Print every one of the lines below without changing anything.
-- Begin --
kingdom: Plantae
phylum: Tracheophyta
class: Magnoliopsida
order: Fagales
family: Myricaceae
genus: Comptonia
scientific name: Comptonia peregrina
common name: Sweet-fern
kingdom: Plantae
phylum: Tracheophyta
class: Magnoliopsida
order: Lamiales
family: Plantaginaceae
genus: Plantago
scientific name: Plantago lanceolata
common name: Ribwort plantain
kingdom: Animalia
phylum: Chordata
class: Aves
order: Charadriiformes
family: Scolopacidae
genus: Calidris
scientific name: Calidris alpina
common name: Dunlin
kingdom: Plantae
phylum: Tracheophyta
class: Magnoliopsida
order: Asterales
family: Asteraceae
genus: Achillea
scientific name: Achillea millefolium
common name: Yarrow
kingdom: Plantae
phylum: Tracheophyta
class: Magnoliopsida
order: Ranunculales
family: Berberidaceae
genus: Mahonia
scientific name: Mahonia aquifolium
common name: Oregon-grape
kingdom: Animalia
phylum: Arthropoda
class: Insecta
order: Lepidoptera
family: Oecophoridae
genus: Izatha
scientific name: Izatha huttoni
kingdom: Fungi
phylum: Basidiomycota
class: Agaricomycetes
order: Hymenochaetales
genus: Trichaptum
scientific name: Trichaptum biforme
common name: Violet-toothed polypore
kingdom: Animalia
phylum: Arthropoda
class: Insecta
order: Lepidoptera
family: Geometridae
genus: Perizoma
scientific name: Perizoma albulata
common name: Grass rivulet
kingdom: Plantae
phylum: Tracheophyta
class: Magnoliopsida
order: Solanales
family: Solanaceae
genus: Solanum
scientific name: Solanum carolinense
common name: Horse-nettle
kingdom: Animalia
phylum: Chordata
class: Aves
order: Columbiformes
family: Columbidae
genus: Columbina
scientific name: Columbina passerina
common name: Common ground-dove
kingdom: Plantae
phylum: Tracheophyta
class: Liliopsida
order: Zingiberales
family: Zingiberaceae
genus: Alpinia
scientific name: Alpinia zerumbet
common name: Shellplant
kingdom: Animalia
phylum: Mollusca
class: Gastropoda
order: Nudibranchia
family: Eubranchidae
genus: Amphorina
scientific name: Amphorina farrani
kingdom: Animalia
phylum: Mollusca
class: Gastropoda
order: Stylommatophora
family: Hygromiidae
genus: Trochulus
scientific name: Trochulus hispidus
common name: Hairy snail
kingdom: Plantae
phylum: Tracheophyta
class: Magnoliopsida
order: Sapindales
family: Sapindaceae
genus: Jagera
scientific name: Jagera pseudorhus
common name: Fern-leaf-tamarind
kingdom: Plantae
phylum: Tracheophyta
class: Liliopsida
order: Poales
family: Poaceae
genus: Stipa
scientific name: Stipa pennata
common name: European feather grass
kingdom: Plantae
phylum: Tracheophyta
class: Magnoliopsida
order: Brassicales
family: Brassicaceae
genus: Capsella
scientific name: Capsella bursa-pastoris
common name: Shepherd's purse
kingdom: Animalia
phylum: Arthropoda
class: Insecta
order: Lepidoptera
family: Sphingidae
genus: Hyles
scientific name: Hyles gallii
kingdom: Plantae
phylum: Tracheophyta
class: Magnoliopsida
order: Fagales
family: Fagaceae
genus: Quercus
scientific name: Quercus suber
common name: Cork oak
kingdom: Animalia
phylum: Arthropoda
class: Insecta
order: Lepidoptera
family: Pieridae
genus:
-- End --
**Answer**
kingdom: Plantae
phylum: Tracheophyta
class: Magnoliopsida
order: Fagales
family: Myricaceae
genus: Comptonia
scientific name: Comptonia peregrina
common name: Sweet-fern
kingdom: Plantae
phylum: Tracheophyta
class: Magnoliopsida
order: Lamiales
family: Plantaginaceae
genus: Plantago
scientific name: Plantago lanceolata
common name: Ribwort plantain
kingdom: Animalia
phylum: Chordata
class: Aves
order: Charadriiformes
family: Scolopacidae
genus: Calidris
scientific name: Calidris alpina
common name: Dunlin
kingdom: Plantae
phylum: Tracheophyta
class: Magnoliopsida
order: Asterales
family: Asteraceae
genus: Achillea
scientific name: Achillea millefolium
common name: Yarrow
kingdom: Plantae
phylum: Tracheophyta
class: Magnoliopsida
order: Ranunculales
family: Berberidaceae
genus: Mahonia
scientific name: Mahonia aquifolium
common name: Oregon-grape
kingdom: Animalia
phylum: Arthropoda
class: Insecta
order: Lepidoptera
family: Oecophoridae
genus: Izatha
scientific name: Izatha huttoni
kingdom: Fungi
phylum: Basidiomycota
class: Agaricomycetes
order: Hymenochaetales
genus: Trichaptum
scientific name: Trichaptum biforme
common name: Violet-toothed polypore
kingdom: Animalia
phylum: Arthropoda
class: Insecta
order: Lepidoptera
family: Geometridae
genus: Perizoma
scientific name: Perizoma albulata
common name: Grass rivulet
kingdom: Plantae
phylum: Tracheophyta
class: Magnoliopsida
order: Solanales
family: Solanaceae
genus: Solanum
scientific name: Solanum carolinense
common name: Horse-nettle
kingdom: Animalia
phylum: Chordata
class: Aves
order: Columbiformes
family: Columbidae
genus: Columbina
scientific name: Columbina passerina
common name: Common ground-dove
kingdom: Plantae
phylum: Tracheophyta
class: Liliopsida
order: Zingiberales
family: Zingiberaceae
genus: Alpinia
scientific name: Alpinia zerumbet
common name: Shellplant
kingdom: Animalia
phylum: Mollusca
class: Gastropoda
order: Nudibranchia
family: Eubranchidae
genus: Amphorina
scientific name: Amphorina farrani
kingdom: Animalia
phylum: Mollusca
class: Gastropoda
order: Stylommatophora
family: Hygromiidae
genus: Trochulus
scientific name: Trochulus hispidus
common name: Hairy snail
kingdom: Plantae
phylum: Tracheophyta
class: Magnoliopsida
order: Sapindales
family: Sapindaceae
genus: Jagera
scientific name: Jagera pseudorhus
common name: Fern-leaf-tamarind
kingdom: Plantae
phylum: Tracheophyta
class: Liliopsida
order: Poales
family: Poaceae
genus: Stipa
scientific name: Stipa pennata
common name: European feather grass
kingdom: Plantae
phylum: Tracheophyta
class: Magnoliopsida
order: Brassicales
family: Brassicaceae
genus: Capsella
scientific name: Capsella bursa-pastoris
common name: Shepherd's purse
kingdom: Animalia
phylum: Arthropoda
class: Insecta
order: Lepidoptera
family: Sphingidae
genus: Hyles
scientific name: Hyles gallii
kingdom: Plantae
phylum: Tracheophyta
class: Magnoliopsida
order: Fagales
family: Fagaceae
genus: Quercus
scientific name: Quercus suber
common name: Cork oak
kingdom: Animalia
phylum: Arthropoda
class: Insecta
order: Lepidoptera
family: Pieridae
genus:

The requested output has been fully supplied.